A new report from Aite Group, LLC summarizes top global trade banks’ views of open-account transactions in relation to their traditional trade finance business. Based on an Aite Group survey of senior trade finance and supply chain management representatives at 19 of the top 100 global trade banks, this report highlights the initiatives these banks are undertaking as a result of their experiences. The report also provides suggestions for banks to adapt to open-account transactions and expand their products and solutions to enhance client relationships.
Over the past several years, many industry insiders have declared the end of traditional trade finance as more and more companies move toward using open-account transactions. Aite Group’s data shows that this is simply not the case. While nearly half of surveyed banks see demand for traditional trade finance services decreasing as demand for open-account transactions rises, a similar number see demand for traditional trade finance holding steady. Open-account transactions are not leading to the demise of traditional trade finance, but they are creating new opportunities and challenges.

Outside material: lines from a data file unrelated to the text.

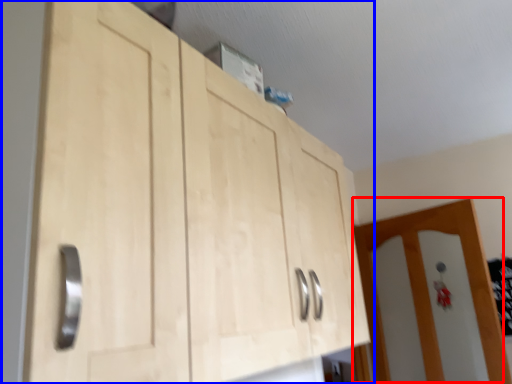
Question: Which object appears farthest to the camera in this image, door (highlighted by a red box) or cupboard (highlighted by a blue box)?

Choices:
 (A) door
 (B) cupboard

Answer: (A)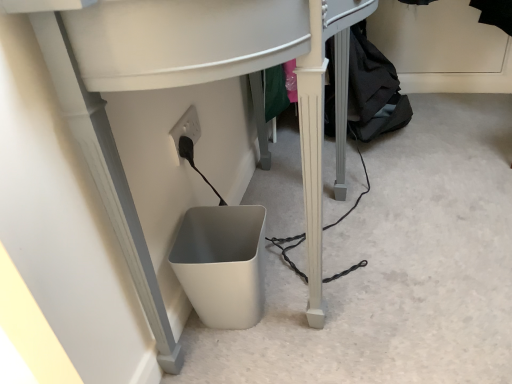
Question: From a real-world perspective, does white matte waste container at lower center sit lower than black fabric at lower right?

Choices:
 (A) no
 (B) yes

Answer: (B)

Question: Considering the relative sizes of white matte waste container at lower center and black fabric at lower right in the image provided, is white matte waste container at lower center taller than black fabric at lower right?

Choices:
 (A) yes
 (B) no

Answer: (B)

Question: Is white matte waste container at lower center shorter than black fabric at lower right?

Choices:
 (A) yes
 (B) no

Answer: (A)

Question: Is white matte waste container at lower center thinner than black fabric at lower right?

Choices:
 (A) yes
 (B) no

Answer: (A)

Question: Is white matte waste container at lower center not inside black fabric at lower right?

Choices:
 (A) no
 (B) yes

Answer: (B)

Question: Considering their positions, is white matte waste container at lower center located in front of or behind black fabric at lower right?

Choices:
 (A) behind
 (B) front

Answer: (B)

Question: Does point pos(227,319) appear closer or farther from the camera than point pos(370,89)?

Choices:
 (A) closer
 (B) farther

Answer: (A)

Question: Would you say white matte waste container at lower center is inside or outside black fabric at lower right?

Choices:
 (A) inside
 (B) outside

Answer: (B)

Question: In terms of height, does white matte waste container at lower center look taller or shorter compared to black fabric at lower right?

Choices:
 (A) tall
 (B) short

Answer: (B)

Question: Considering the positions of white matte waste container at lower center and white plastic computer desk at lower center in the image, is white matte waste container at lower center wider or thinner than white plastic computer desk at lower center?

Choices:
 (A) wide
 (B) thin

Answer: (B)

Question: From a real-world perspective, is white matte waste container at lower center above or below white plastic computer desk at lower center?

Choices:
 (A) above
 (B) below

Answer: (B)

Question: Based on their positions, is white matte waste container at lower center located to the left or right of white plastic computer desk at lower center?

Choices:
 (A) right
 (B) left

Answer: (B)

Question: Considering the positions of point (258, 251) and point (352, 14), is point (258, 251) closer or farther from the camera than point (352, 14)?

Choices:
 (A) farther
 (B) closer

Answer: (A)

Question: Looking at their shapes, would you say white plastic computer desk at lower center is wider or thinner than white matte waste container at lower center?

Choices:
 (A) thin
 (B) wide

Answer: (B)

Question: Is white plastic computer desk at lower center in front of or behind white matte waste container at lower center in the image?

Choices:
 (A) front
 (B) behind

Answer: (A)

“Trade finance is evolving, and smart banks will plan accordingly,” says Nancy Atkinson, senior analyst with Aite Group and author of this report. “Fortunately, there is now time for banks to implement new products, services and technologies over a several-year period, and to spend capital iteratively to competitively position themselves. Banks that take these steps facilitate building client relationships through greater support of clients’ overall trade activity, and will maintain their leadership position as the global economy recovers and the pendulum swings toward less costly, effective trade financing.”